The six honorees included Angelicque Moreno, president of the NYS Academy of Trial Lawyers; Justice Llinet Rosado, Supreme Court, Bronx County; attorneys Maria Perez-Brown and Christina Seda-Acosta; and Barbie Melendez and Irma Pena.
“This is an opportunity for us to honor women,” said PRBA President Stephanie Correa. “It would be wonderful if we can move from a period of time where we are hearing that this is the first woman to do this or the first woman to do that. What’s incredible is that on the dais here we have women who have helped shatter glass ceilings and have contributed to pay equality in their respective areas in the law just by what they do.”
The event was held at Patterson Belknap Webb & Tyler LLP in Manhattan where Past President Carmen Pacheco, chair of the PRBA Women’s Committee, served as the master of ceremonies.
“Flor De Maga celebrates women who impact our community,” Pacheco said. “Like the maga tree, our honorees are strong, durable, well-balanced and beautiful. This year’s award is presented to women that exhibit leadership skills in their field of expertise, have been a role model and mentor to other women and girls, and advocates for social and cultural change that creates a more equitable society through advocacy, creativity and social economic development.”
Moreno, who grew up in the projects in the Bronx, was introduced by Justice Lizette Colon. The judge commented that it brings her a lot of pride as a Puerto Rican to see Moreno stand out as a trial attorney in a highly competitive field.
“I appreciate it and I cherish your appearance on behalf of all of us Latinas,” Justice Colon said. “She is a magnificent and outstanding bar leader. Angelicque is the president of the New York State Academy of Trial Lawyers, the vice president of the Brooklyn Women’s Bar Association, director of the New York State Bar Association’s Trial Section, director of the New York City Trial Lawyers Association, a member of the Grievance Committee for the 2nd, 11th and 13th judicial districts, as well as the founding director of Esquire Bank. It’s incredible.”

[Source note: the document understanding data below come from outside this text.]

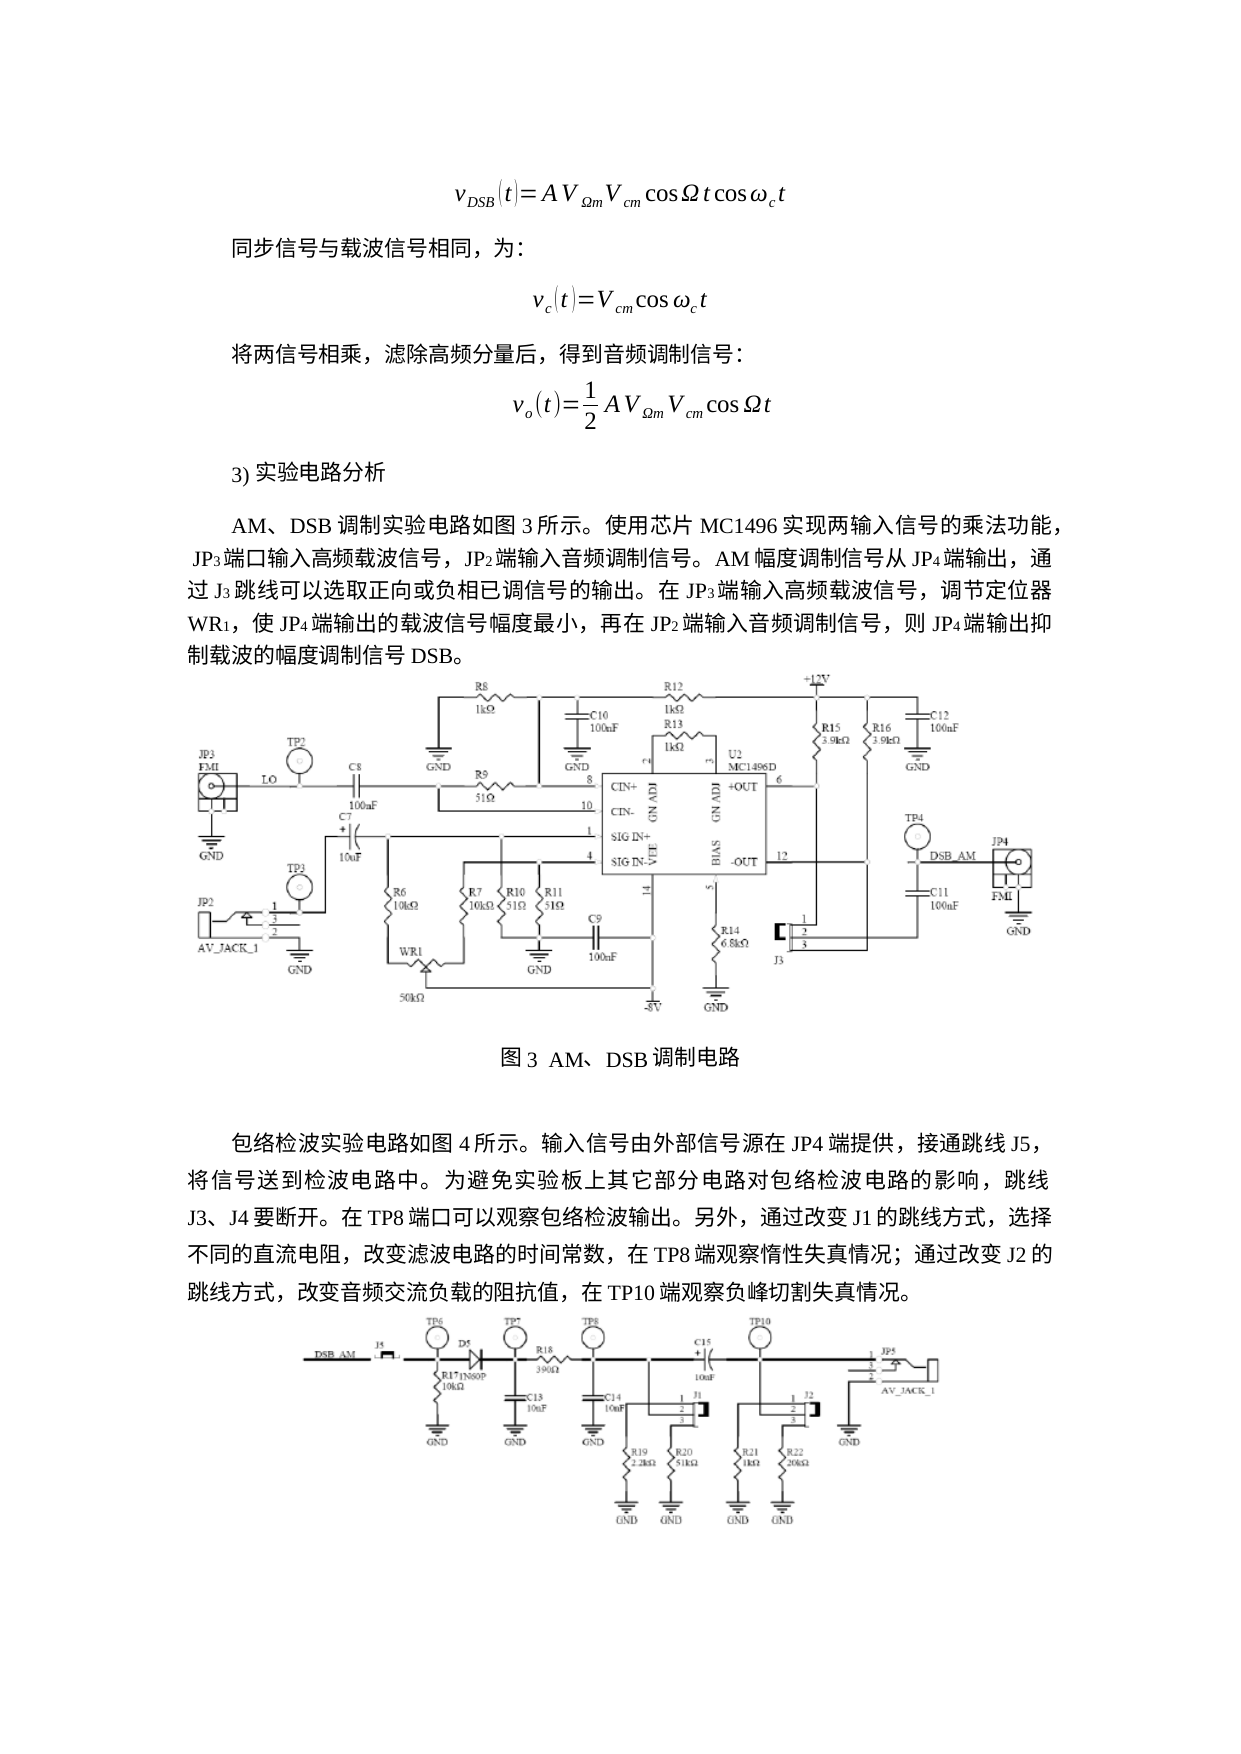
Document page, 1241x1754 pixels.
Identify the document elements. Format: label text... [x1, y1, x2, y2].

picture [187, 670, 1053, 1019]
text 包络检波实验电路如图4所示。输入信号由外部信号源在JP4端提供，接通跳线J5，将信号送到检波电路中。为避免实验板上其它部分电路对包络检波电路的影响，跳线J3、J4要断开。在TP8端口可以观察包络检波输出。另外，通过改变J1的跳线方式，选择不同的直流电阻，改变滤波电路的时间常数，在TP8端观察惰性失真情况；通过改变J2的跳线方式，改变音频交流负载的阻抗值，在TP10端观察负峰切割失真情况。 [187, 1125, 1053, 1307]
text 将两信号相乘，滤除高频分量后，得到音频调制信号： [187, 337, 1053, 369]
text 同步信号与载波信号相同，为： [187, 231, 1053, 263]
text 3) 实验电路分析 [187, 443, 1053, 508]
text AM、DSB调制实验电路如图3所示。使用芯片MC1496实现两输入信号的乘法功能， JP3端口输入高频载波信号，JP2端输入音频调制信号。AM幅度调制信号从JP4端输出，通过J3 跳线可以选取正向或负相已调信号的输出。在JP3端输入高频载波信号，调节定位器WR1，使JP4端输出的载波信号幅度最小，再在JP2端输入音频调制信号，则JP4端输出抑制载波的幅度调制信号DSB。 [187, 508, 1053, 670]
text 图3 AM、DSB调制电路 [187, 1028, 1053, 1093]
picture [282, 1311, 958, 1529]
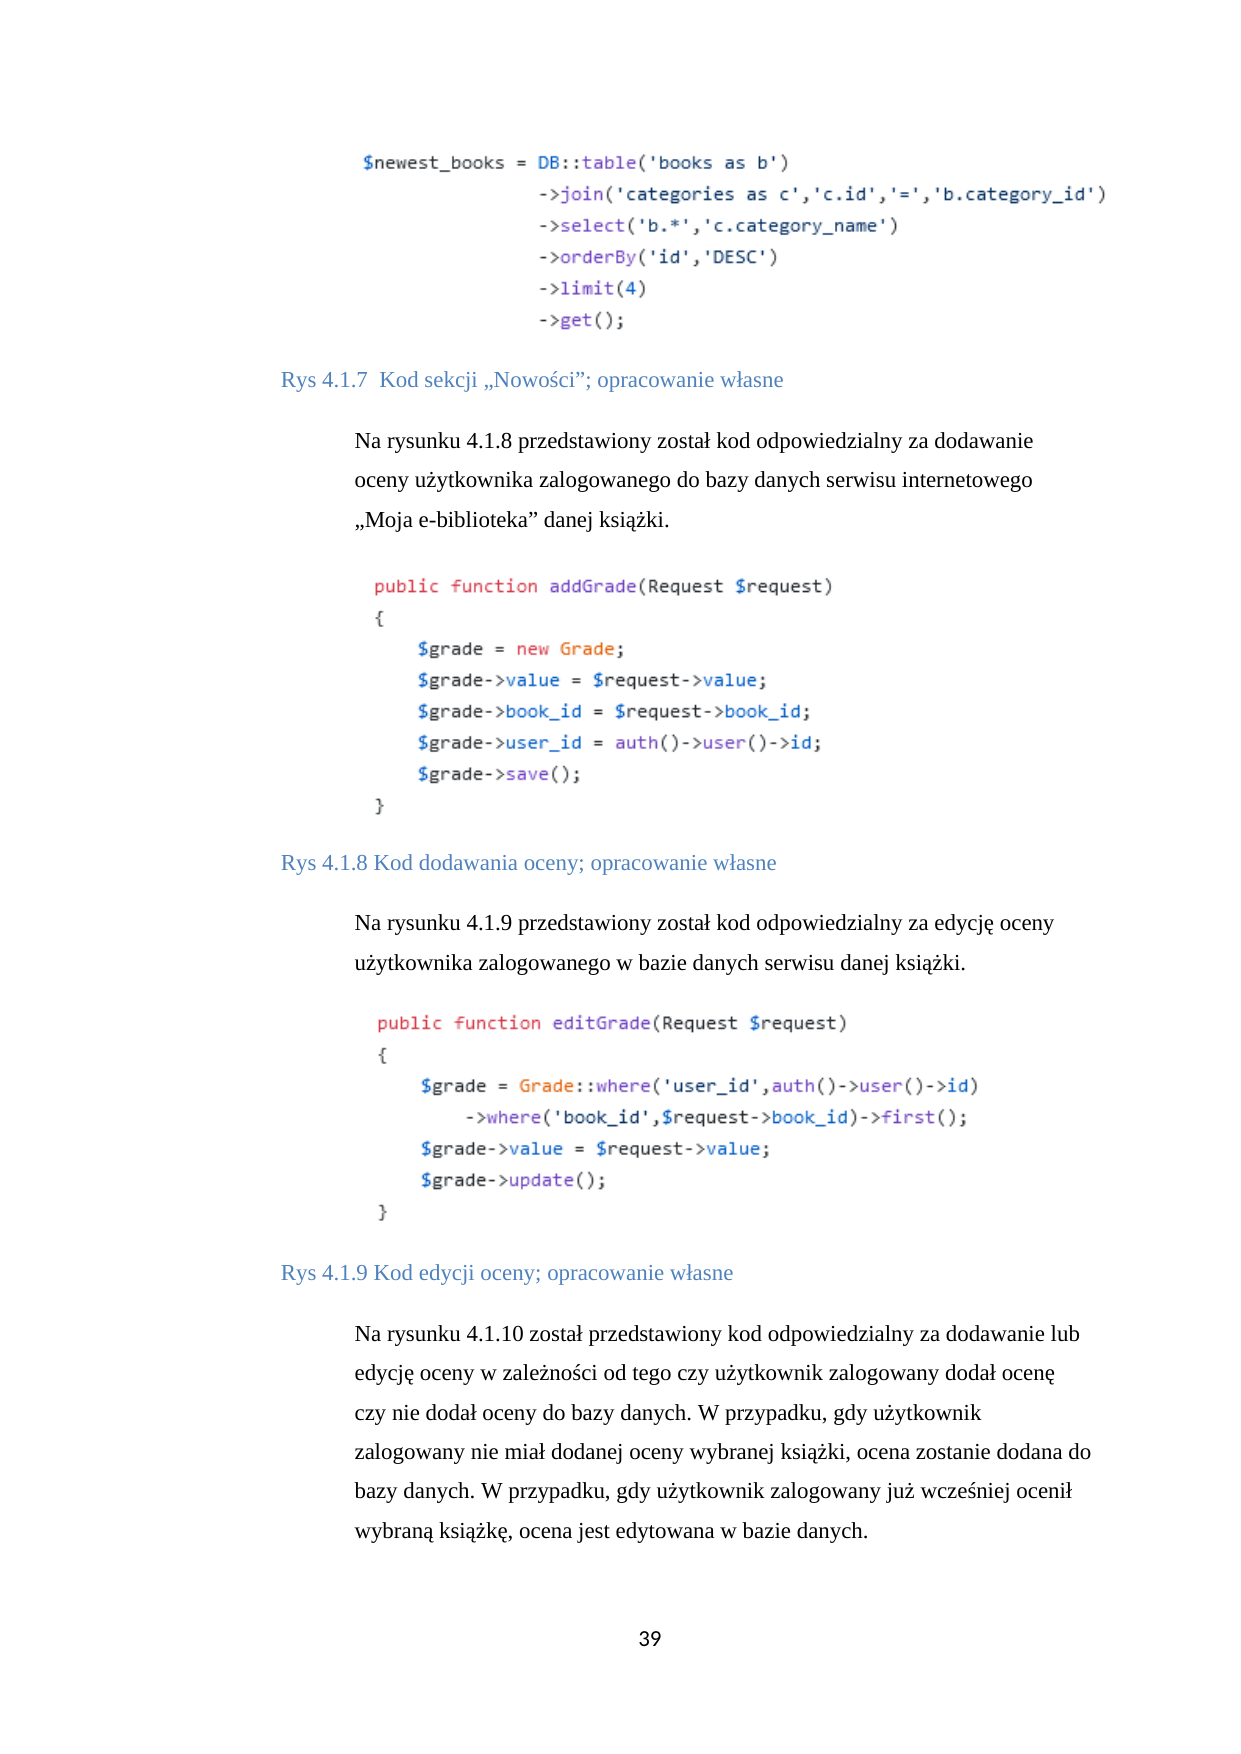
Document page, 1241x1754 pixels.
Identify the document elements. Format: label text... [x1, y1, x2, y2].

picture [354, 566, 853, 824]
text Na rysunku 4.1.10 został przedstawiony kod odpowiedzialny za dodawanie lub edycję oceny w zależności od tego czy użytkownik zalogowany dodał ocenę czy nie dodał oceny do bazy danych. W przypadku, gdy użytkownik zalogowany nie miał dodanej oceny wybranej książki, ocena zostanie dodana do bazy danych. W przypadku, gdy użytkownik zalogowany już wcześniej ocenił wybraną książkę, ocena jest edytowana w bazie danych. [354, 1319, 1092, 1543]
text Na rysunku 4.1.9 przedstawiony został kod odpowiedzialny za edycję oceny użytkownika zalogowanego w bazie danych serwisu danej książki. [354, 909, 1092, 975]
picture [354, 1009, 1005, 1235]
text Na rysunku 4.1.8 przedstawiony został kod odpowiedzialny za dodawanie oceny użytkownika zalogowanego do bazy danych serwisu internetowego „Moja e-biblioteka” danej książki. [354, 427, 1092, 532]
text Rys 4.1.8 Kod dodawania oceny; opracowanie własne [207, 849, 1092, 875]
text Rys 4.1.7 Kod sekcji „Nowości”; opracowanie własne [207, 367, 1092, 393]
picture [354, 147, 1117, 342]
text Rys 4.1.9 Kod edycji oceny; opracowanie własne [207, 1259, 1092, 1286]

Moreno shared her story about growing up poor in the Bronx, with her large family living in one small apartment. She explained that one of her cousins grew up with challenging disabilities and developmental delays due to medical malpractice and it inspired her to become a lawyer. However, with almost no role models in the legal community, at the time, she described it as an arduous process with almost no mentors.
“When I went to law school, I was so close to my dreams,” Moreno recalled. “But what was disturbing was having someone tell me and the other three Latinos in the entire school that we didn’t deserve to be there and we were only there because of affirmative action. I started doubting myself. When I graduated and had to take the bar, someone told me, ‘I don’t know if you can do that.’
“My family simply said you can,” she continued. “Then every day of my life, since I met my husband, I have had a whisper saying, you will. The mantra of my life has been, you should, you can, you will.”
Moreno explained that is why she is involved in bar associations — to help provide others with the mentor and inspiration that she didn’t have.
“Especially for any young lawyers who may be here today — if there is ever a time where you wonder if you should apply for a job, you don’t have to go any farther than to come here to the Puerto Rican Bar Association and talk to President Correa, Carmen Pacheco or Justice Colon. They will tell you that you should.”